The market regulator, in January, had issued guidelines for direct entry of QFIs. However, flows have not started to come through this route, which experts say is due to lack of clarity on the subject.
According to sources, QDPs have strongly opposed the norm asking them to file tax returns on behalf of QFIs. They want Sebi to transfer the responsibility to QFIs themselves. By the current rules, QDPs are responsible for deduction of tax at source on profits or dividends or any other income made by QFI.
C R Sasikumar, managing director of SBI-SG Global Securities Services, said, “Sebi is clearing ways and removing bottlenecks to realise QFIs’ full potential and is supporting the QDPs with active discussions in various forums.” “A QDP is just a pass-through, who would overlook the money entering and leaving Indian shores.
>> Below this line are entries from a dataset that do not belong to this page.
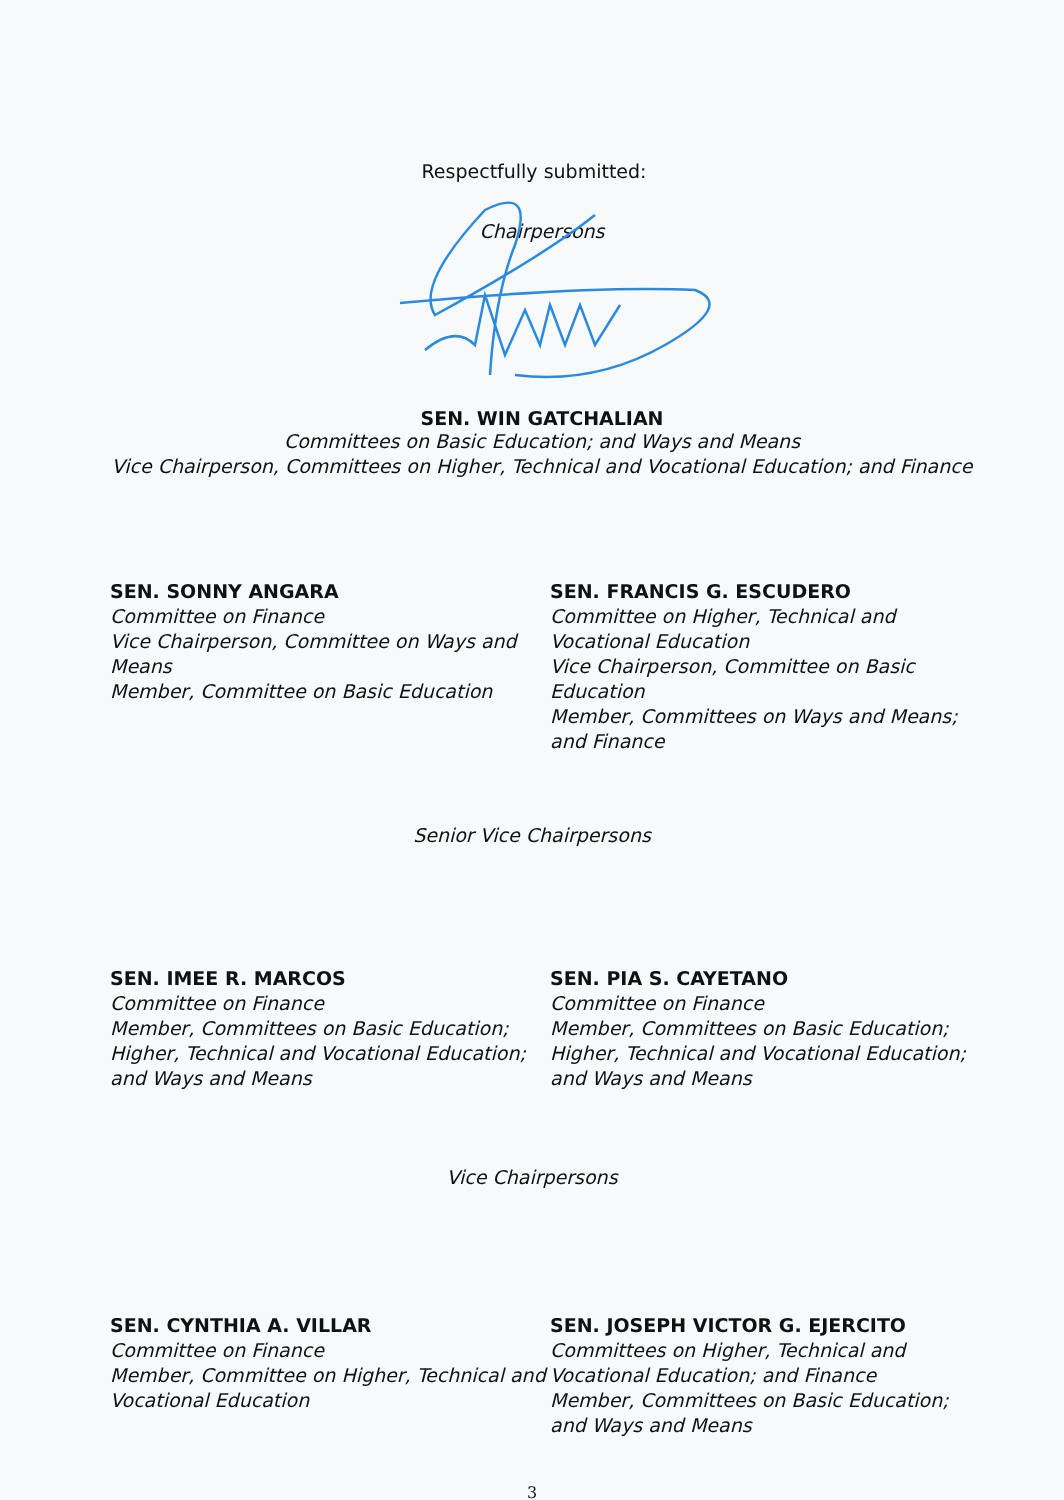Respectfully submitted:
Chairpersons
SEN. WIN GATCHALIAN
Committees on Basic Education; and Ways and Means
Vice Chairperson, Committees on Higher, Technical and Vocational Education; and Finance
SEN. SONNY ANGARA
Committee on Finance
Vice Chairperson, Committee on Ways and Means
Member, Committee on Basic Education
SEN. FRANCIS G. ESCUDERO
Committee on Higher, Technical and Vocational Education
Vice Chairperson, Committee on Basic Education
Member, Committees on Ways and Means; and Finance
Senior Vice Chairpersons
SEN. IMEE R. MARCOS
Committee on Finance
Member, Committees on Basic Education; Higher, Technical and Vocational Education; and Ways and Means
SEN. PIA S. CAYETANO
Committee on Finance
Member, Committees on Basic Education; Higher, Technical and Vocational Education; and Ways and Means
Vice Chairpersons
SEN. CYNTHIA A. VILLAR
Committee on Finance
Member, Committee on Higher, Technical and Vocational Education
SEN. JOSEPH VICTOR G. EJERCITO
Committees on Higher, Technical and Vocational Education; and Finance
Member, Committees on Basic Education; and Ways and Means
3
Deducting tax is a huge responsibility to take for a small fee. It is a risk QDPs don’t want to take,” said Naresh Makhijani, partner, KPMG.
Another major move contemplated is to permit QFIs to place orders directly with a broker and take confirmation from custodians, as allowed in foreign institutional investor trades. The present rules require QFIs to place orders directly with QDPs, who are to process these through the broker. Also, the tax framework could be tweaked to bring it at par with those for non-resident Indians.
Another change discussed in recent meetings is to allow residents of Gulf Cooperation Council (GCC) nations. At present, to qualify as QFI an individual has to be a resident of a nation, compliant with the Financial Action Task Force rules and a signatory to the International Organisation of Securities Commission’s Multilateral Memorandum of Understanding.
GCC, comprising Bahrain, Kuwait, Saudi Arabia and the United Arab Emirates, don’t fulfill this criteria. However, they are part of the Middle East & North Africa Financial Action Task Force. Sources said Sebi might soon make an amendment to allow GCC residents to qualify as QFIs.
“If GCC countries are allowed, it will surely be a right step,” said Sasikumar. There are, he said, a large number of wealthy individuals in the GCC countries. Experts say investments from individuals of the GCC countries are also expected to be more stable, as they generally invest for the long term. This would also be more transparent, as they would be individual investors.